Alas, Moldova is also in this European security-related vortex, the epicenter of which is Ukraine. So far, the main attention is focused on our neighbors. But there is little doubt that, once implemented, the “Ukrainian recipe” will be one way or another used in Moldova. In our case, the starting point may also be an attempt to settle the conflict in the east of the country. The other day, the deputy head of the Russian Foreign Ministry, Andrei Rudenko, paid a visit to our country. In Chisinau, he held consultations with colleagues from the foreign ministry about the development of relations between the countries, along with the trade and economic cooperation in view of the meeting of the intergovernmental commission scheduled for spring. Certainly, the Transdniestrian settlement was also raised, and the resumption of negotiations in the 5+2 format was supported. Rudenko also met with the deputy prime minister for reintegration.
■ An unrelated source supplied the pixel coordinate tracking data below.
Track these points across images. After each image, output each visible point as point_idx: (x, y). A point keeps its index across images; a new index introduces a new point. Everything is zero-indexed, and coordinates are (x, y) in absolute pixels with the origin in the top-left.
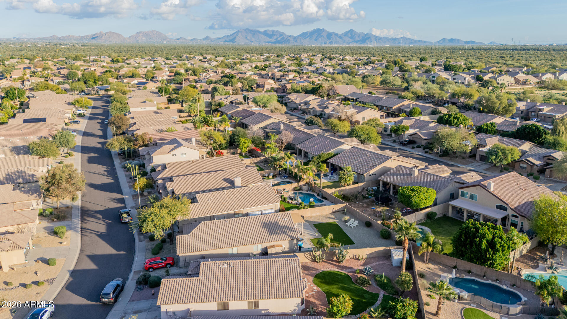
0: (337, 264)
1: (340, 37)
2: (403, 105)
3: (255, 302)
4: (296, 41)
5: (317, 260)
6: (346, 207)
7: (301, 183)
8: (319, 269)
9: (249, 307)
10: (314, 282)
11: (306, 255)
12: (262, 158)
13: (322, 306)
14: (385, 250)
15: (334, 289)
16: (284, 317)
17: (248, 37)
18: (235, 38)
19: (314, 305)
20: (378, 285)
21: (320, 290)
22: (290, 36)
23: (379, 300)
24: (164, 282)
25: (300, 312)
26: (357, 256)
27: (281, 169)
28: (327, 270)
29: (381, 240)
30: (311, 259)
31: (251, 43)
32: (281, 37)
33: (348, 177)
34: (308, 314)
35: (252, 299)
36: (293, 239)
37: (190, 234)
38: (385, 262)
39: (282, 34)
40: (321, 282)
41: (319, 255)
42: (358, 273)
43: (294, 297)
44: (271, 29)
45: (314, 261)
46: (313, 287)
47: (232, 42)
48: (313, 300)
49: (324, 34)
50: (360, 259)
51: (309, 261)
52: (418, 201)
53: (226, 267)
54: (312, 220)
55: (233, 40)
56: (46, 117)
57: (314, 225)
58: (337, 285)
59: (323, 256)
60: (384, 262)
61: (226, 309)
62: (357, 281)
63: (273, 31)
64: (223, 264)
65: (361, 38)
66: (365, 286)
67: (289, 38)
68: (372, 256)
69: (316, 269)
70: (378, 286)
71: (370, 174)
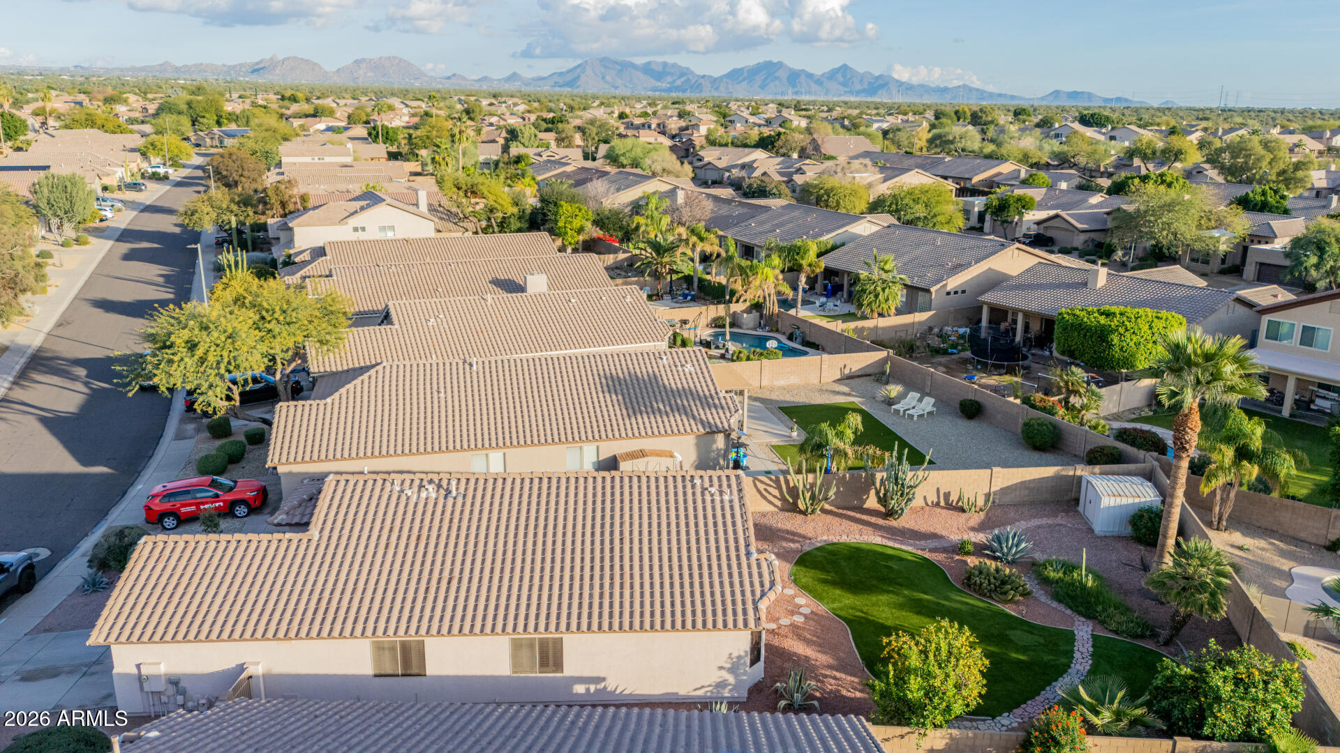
0: (880, 521)
1: (819, 82)
2: (999, 174)
3: (543, 644)
4: (717, 89)
5: (801, 505)
6: (885, 361)
7: (737, 307)
8: (810, 535)
9: (516, 665)
10: (795, 582)
11: (761, 487)
12: (621, 256)
13: (838, 675)
14: (1058, 478)
15: (882, 607)
16: (671, 712)
17: (608, 78)
18: (578, 78)
19: (805, 667)
20: (1057, 597)
21: (822, 608)
22: (704, 77)
23: (1077, 655)
24: (150, 546)
25: (744, 694)
26: (954, 498)
27: (675, 277)
28: (844, 539)
29: (1026, 453)
30: (779, 503)
31: (613, 89)
32: (683, 79)
33: (883, 290)
34: (783, 703)
35: (531, 628)
36: (712, 431)
37: (329, 400)
38: (1061, 519)
39: (685, 72)
40: (825, 582)
41: (813, 485)
42: (968, 553)
43: (720, 624)
44: (660, 59)
45: (793, 508)
46: (793, 597)
47: (570, 87)
48: (800, 648)
49: (782, 74)
50: (966, 507)
51: (772, 508)
52: (1132, 344)
53: (434, 495)
54: (774, 397)
55: (572, 83)
56: (50, 164)
57: (781, 408)
58: (888, 592)
59: (828, 490)
60: (1059, 520)
61: (415, 671)
62: (969, 579)
63: (665, 64)
64: (421, 486)
65: (866, 86)
66: (1006, 602)
67: (701, 81)
68: (1007, 499)
69: (800, 535)
70: (1060, 601)
71: (949, 288)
This done, the Russian diplomat went to the left bank of the Dniester where he talked with the Transdniestrian administration. It is curious that it was in Tiraspol that Andrei Rudenko made a number of public comments to the press, which he hadn’t done in Chisinau. In his opinion, Moscow believes that the past years’ stalemate in the settlement process should come to an end. His words about the intention to increase staffing of the consular post in Tiraspol gained much attention and have already met a negative response from the ministry of foreign affairs.
The experience of involving neighboring Ukraine in negotiations on the political status of separatist territories and Kyiv’s firm resistance to pressure from Moscow and Western capitals demanding the implementation of the so-called Minsk agreements clearly demonstrates what kind of trap you can fall into if you do not calculate all the long-term consequences from the start of a political settlement of the conflict.
Moscow is still politely, but at the same time quite persistently signaling to us, this time from Tiraspol, that it expects to restart a comprehensive settlement of the Transdniestrian problem. However, the example of the eastern regions of Ukraine shows what actions the Kremlin is ready to take to force Kyiv to grant the status to Donetsk and Luhansk regions on favorable terms. Perhaps, it is not accidental that the resolution with a proposal to recognize the so-called LDPR was adopted on the same day when the Tiraspol parliament delegation was in the Russian State Duma.
Moscow’s offensive actions in the sphere of European security have significantly accelerated the processes around the conflict zones, in fact bringing them to the points of final and fateful decisions. Therefore, everything that is happening requires very careful attitude from our authorities. It is important to understand how ready we are to negotiate the left bank’s status and to make sure what kind of support we can expect from our development partners so as not to appear in a situation of “total pressure”, both from international mediators and society as a whole.